Sálvame acabó con la tele del corazón para hacer una tele de tripas, y no lo digo porque el paquete intestinal y lo que de él sale sea una metáfora más acertada para definir el programa, sino porque destripó la televisión a la vista de todos. Antes, cuando un invitado se arrancaba el micro y se largaba, hacía mutis de verdad. En Sálvame le seguían y le empotraban una cámara para no perder ripio de su enfado y su llanto. El foro, la tramoya y hasta la entrada de actores se convirtieron en sitios familiares. Hubo un tiempo en que incluso pusieron el catering en el plató, para que los protagonistas se lo zampasen en directo mientras se insultaban con la boca llena. Por eso, las grandes purgas que el soviet supremo de Mediaset ha emprendido suceden a la vista: Jorge Javier lleva la cámara hasta la silla del director para hablar de su posible despido.
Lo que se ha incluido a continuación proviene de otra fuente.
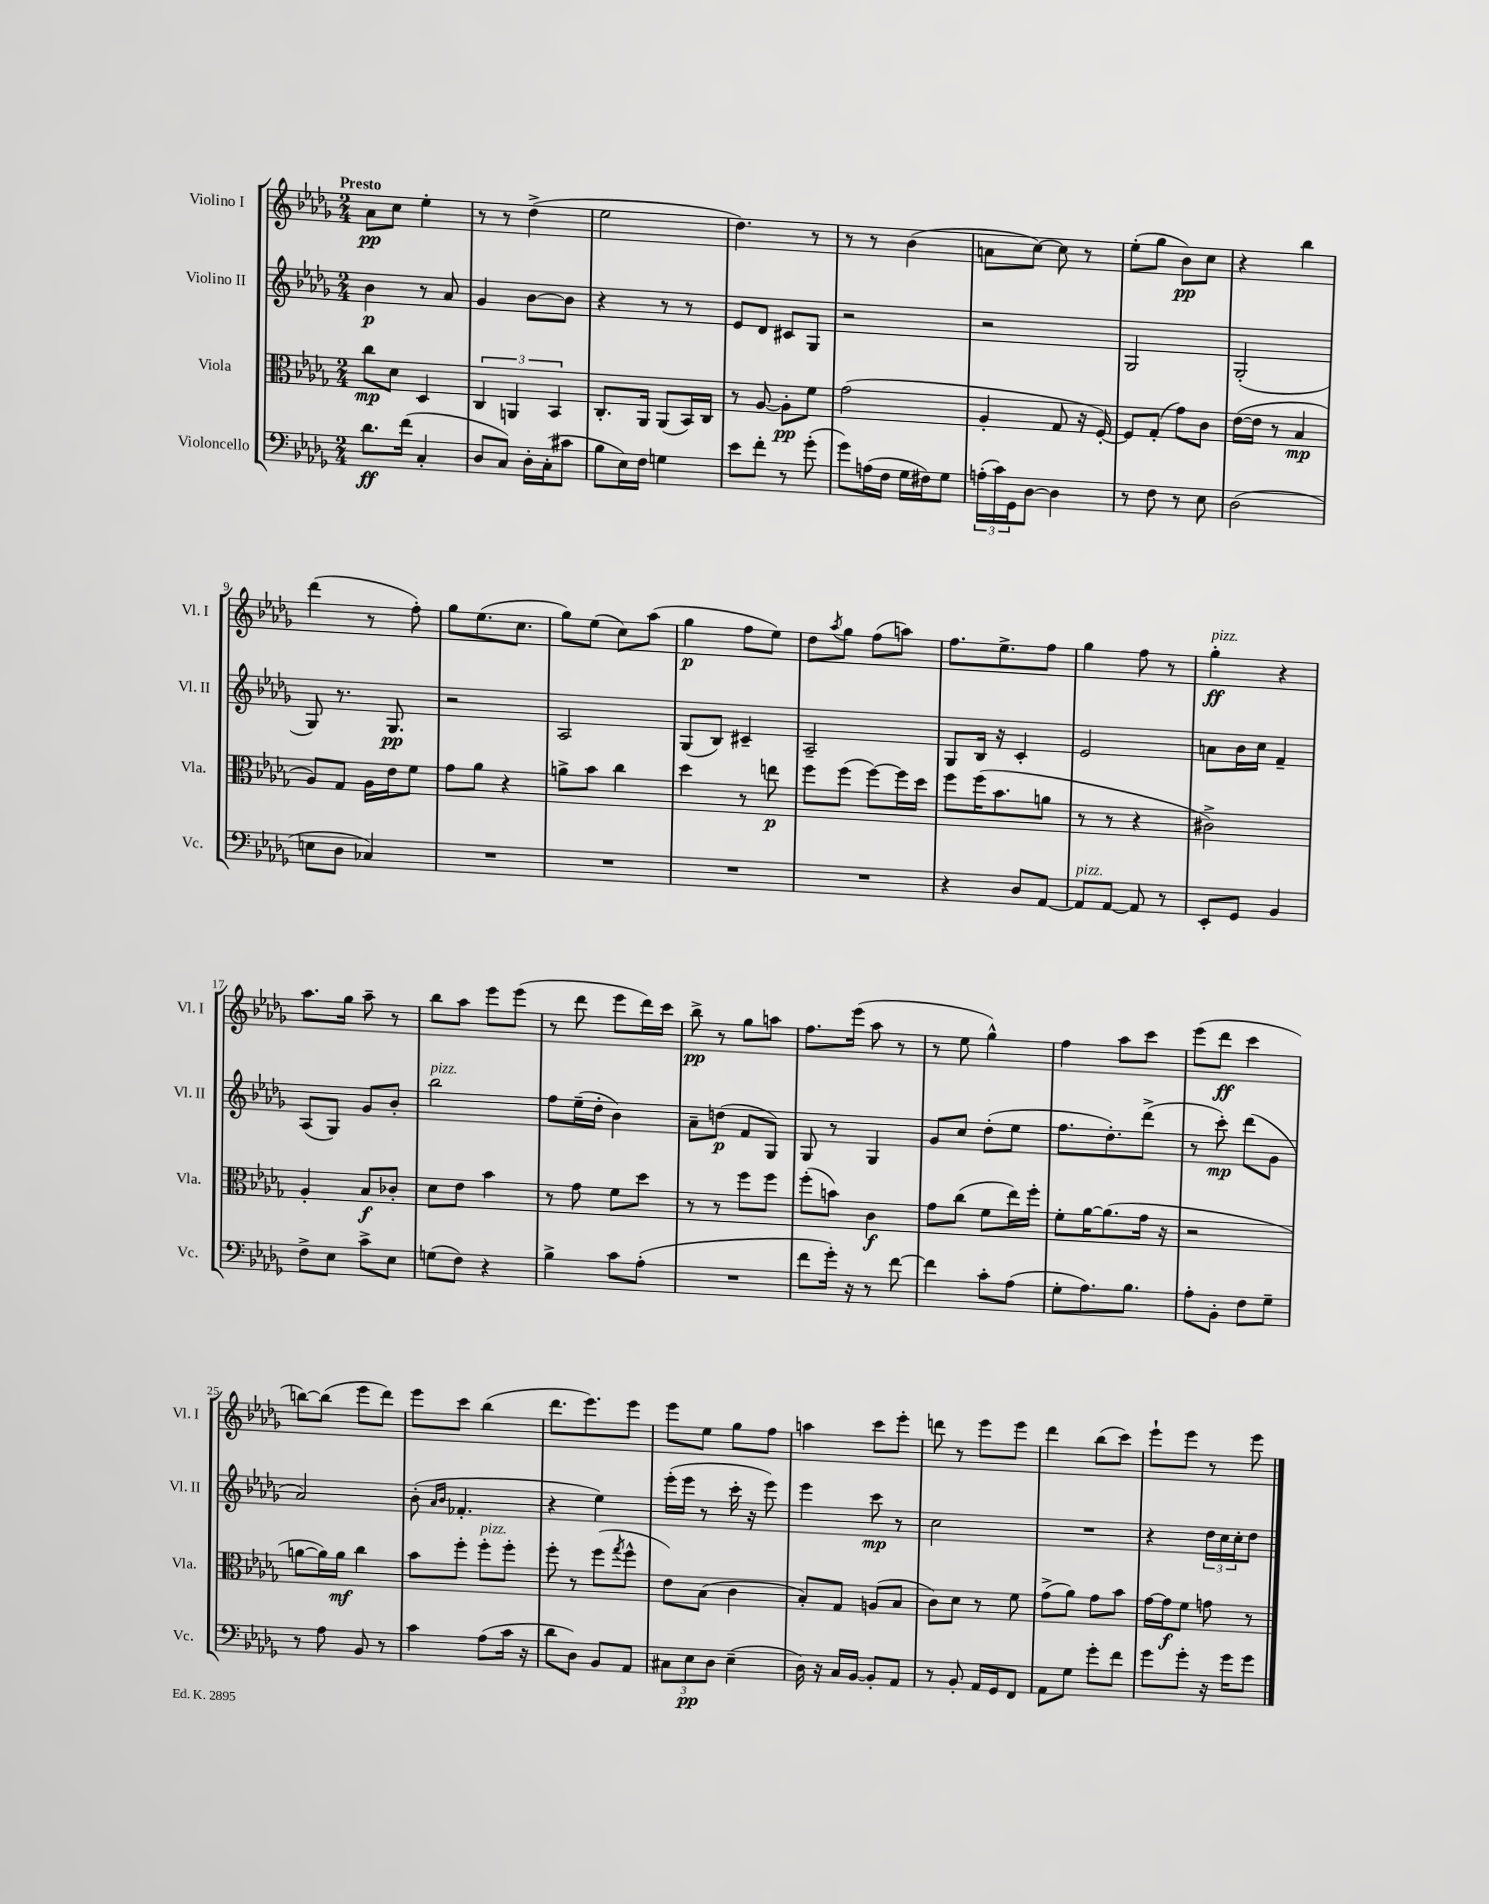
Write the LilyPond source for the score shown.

<<
\new StaffGroup <<
\new Staff = "s0" \with { instrumentName = "Violino I" shortInstrumentName = "Vl. I" } {
    \clef treble \key des \major \numericTimeSignature \time 2/4 \tempo "Presto"
    aes'8\pp c''8 ees''4-. |
    r8 r8 des''4->( |
    ees''2 |
    des''4.) r8 |
    r8 r8 bes'4( |
    a'8 c''8~) c''8 r8 |
    ees''8-.( ges''8 bes'8\pp) c''8 |
    r4 bes''4 |
    des'''4( r8 f''8-.) |
    ges''8 ees''8.( c''8. |
    ges''8) ees''8( c''8) aes''8( |
    ges''4\p f''8 ees''8) |
    des''8 \acciaccatura { aes''8 } ges''8 f''8( a''8) |
    f''8. ees''8.-> f''8 |
    ges''4 f''8 r8 |
    ges''4-.\ff^\markup { \italic "pizz." } r4 |
    aes''8. ges''16 aes''8-- r8 |
    bes''8 aes''8 ees'''8 ees'''8( |
    r8 des'''8 ees'''8 des'''16) c'''16 |
    bes''8->\pp r8 ges''8 a''8 |
    f''8. ees'''16( aes''8 r8 |
    r8 ees''8 ges''4-^) |
    f''4 aes''8 c'''8 |
    ees'''8( des'''8\ff c'''4 |
    b''8~) b''8( ees'''8 des'''8) |
    ees'''8 c'''8 bes''4( |
    des'''8. ees'''8.) ees'''8 |
    ees'''8 ees''8 ges''8 f''8 |
    a''4 c'''8 ees'''8-. |
    d'''8 r8 ees'''8 ees'''8 |
    des'''4 bes''8( c'''8) |
    ees'''8-! ees'''8 r8 ees'''8 \bar "|." |
}
\new Staff = "s1" \with { instrumentName = "Violino II" shortInstrumentName = "Vl. II" } {
    \clef treble \key des \major \numericTimeSignature \time 2/4
    bes'4\p r8 aes'8 |
    ges'4 bes'8~ bes'8 |
    r4 r8 r8 |
    ees'8 des'8 cis'8 ges8 |
    r2 |
    r2 |
    ges2 |
    ges2-.( |
    ges8) r8. ges8.\pp |
    r2 |
    aes2 |
    ges8( bes8) cis'4-- |
    aes2-- |
    ges8 bes16 r16 c'4-. |
    ees'2 |
    a'8 bes'16 c''16 f'4-- |
    aes8( ges8) ges'8 bes'8-. |
    bes''2^\markup { \italic "pizz." } |
    f''8 ees''16--( des''16-. bes'4) |
    aes'8-- d''8\p( f'8 ges8) |
    ges8 r8 ges4 |
    ges'8 c''8 des''8-.( ees''8 |
    f''8. des''8.-.) des'''8->( |
    r8 c'''8-.\mp) des'''8( ges'8 |
    aes'2) |
    bes'8-.( \grace { aes'16 bes'16 } fes'4.-. |
    r4 ees''4) |
    ees'''16-.( ees'''16 r8 c'''16-. r16 ees'''8) |
    ees'''4 c'''8\mp r8 |
    c''2 |
    R2 |
    r4 \tuplet 3/2 { des''16 c''16 c''16-. } des''8 \bar "|." |
}
\new Staff = "s2" \with { instrumentName = "Viola" shortInstrumentName = "Vla." } {
    \clef alto \key des \major \numericTimeSignature \time 2/4
    c''8\mp des'8 des4 |
    \tuplet 3/2 { c4 a,4 bes,4 } |
    c8.-. aes,16 aes,8( bes,16) c16 |
    r8 aes8~ aes8-.\pp f'8 |
    ges'2( |
    aes4-. ges8 r16 f16~-.) |
    f8 ges8-.( ges'8) c'8 |
    ees'16~( ees'16 r8 bes4\mp |
    aes8) ges8 aes16 ees'16 f'8 |
    ges'8 aes'8 r4 |
    a'8-> bes'8 c''4 |
    des''4 r8 e''8\p |
    f''8 f''8( f''8~) f''16 des''16 |
    f''8 f''16( bes'8. a'8 |
    r8 r8 r4 |
    cis'2->) |
    aes4-. bes8\f ces'8-. |
    des'8 ees'8 bes'4 |
    r8 ges'8 f'8 des''8 |
    r8 r8 f''8 f''8 |
    f''8-.( b'8) c'4\f |
    ges'8 c''8( f'8 ees''16) f''16-. |
    f'8-. aes'16~ aes'8.( ges'16 r16 |
    r2 |
    a'8~ a'16) a'16\mf c''4 |
    bes'8 f''8-. f''8-.^\markup { \italic "pizz." } f''8-. |
    f''8-. r8 f''8( \acciaccatura { ges''8 } f''8-^ |
    ees'8) bes8( c'4 |
    bes8-.) ges8 a8( bes8 |
    c'8) des'8 r8 f'8 |
    ges'8->( aes'8) ges'8 bes'8 |
    ges'16~ ges'16\f f'8 g'8 r8 \bar "|." |
}
\new Staff = "s3" \with { instrumentName = "Violoncello" shortInstrumentName = "Vc." } {
    \clef bass \key des \major \numericTimeSignature \time 2/4
    des'8.\ff f'16( c4-. |
    des8 c8) des16-. c16-.( cis'8 |
    bes8 ees16) f16 g4 |
    ees'8 f'8-. r8 ges'8-.( |
    ges'8) a16( f16 ges16 fis16) ges8 |
    \tuplet 3/2 { a16-.( c'16) ges,16 } des8~ des4 |
    r8 f8 r8 ees8 |
    des2( |
    e8 des8 ces4) |
    R2 |
    R2 |
    R2 |
    R2 |
    r4 des8 aes,8~ |
    aes,8^\markup { \italic "pizz." } aes,8~ aes,8 r8 |
    ees,8-. ges,8 bes,4 |
    f8-> ees8 c'8-> ees8 |
    g8( f8) r4 |
    bes4-> c'8 aes8-.( |
    R2 |
    f'8 ges'16-.) r16 r8 f'8~ |
    f'4 c'8-. aes8( |
    ges8-. aes8.) bes8. |
    aes8-. bes,8-. f8 ges8-- |
    r8 aes8 bes,8 r8 |
    c'4 aes8( c'16 r16 |
    des'8 des8) bes,8 aes,8 |
    \tuplet 3/2 { cis8 ees8\pp des8 } ees4--( |
    des16) r16 c16 bes,16~ bes,8-. aes,8 |
    r8 bes,8-. aes,16 ges,16 f,8 |
    aes,8 ges8 ges'8-. f'8 |
    ges'8 ges'8-. r16 ges'16 ges'8 \bar "|." |
}
>>
>>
Lo esquizofrénico de Sálvame es que hacía metatelevisión (maldición, yo también escribo en pasado, abrumado por la escabechina) y cultivaba un realismo de télé vérité sin omitir una cara desmaquillada ni un cable suelto en los pasillos, mientras defendía su carácter de ficción y espectáculo, como si una cosa no excluyese a la otra. Las víctimas voluntarias y remuneradas de este sacrificio se presentaban como personajes para entretenimiento popular. No hay que darle más vueltas, decían, todo es una impostura, un juego viejísimo al que los famosos se prestan. Esto es verdad, pero no, o tal vez sí. Está llorando, pero no le hagan caso, son lágrimas que se facturan con IVA. Mentira y verdad a la vez.

En un último y redondo giro metatelevisivo, Sálvame debería retransmitir su propio desguace, como un cadáver que habla mientras le autopsian. No será una agonía corta, pues ya sabemos que la brevedad no es una de sus virtudes, pero sí digna de estudio para los teóricos de la narrativa.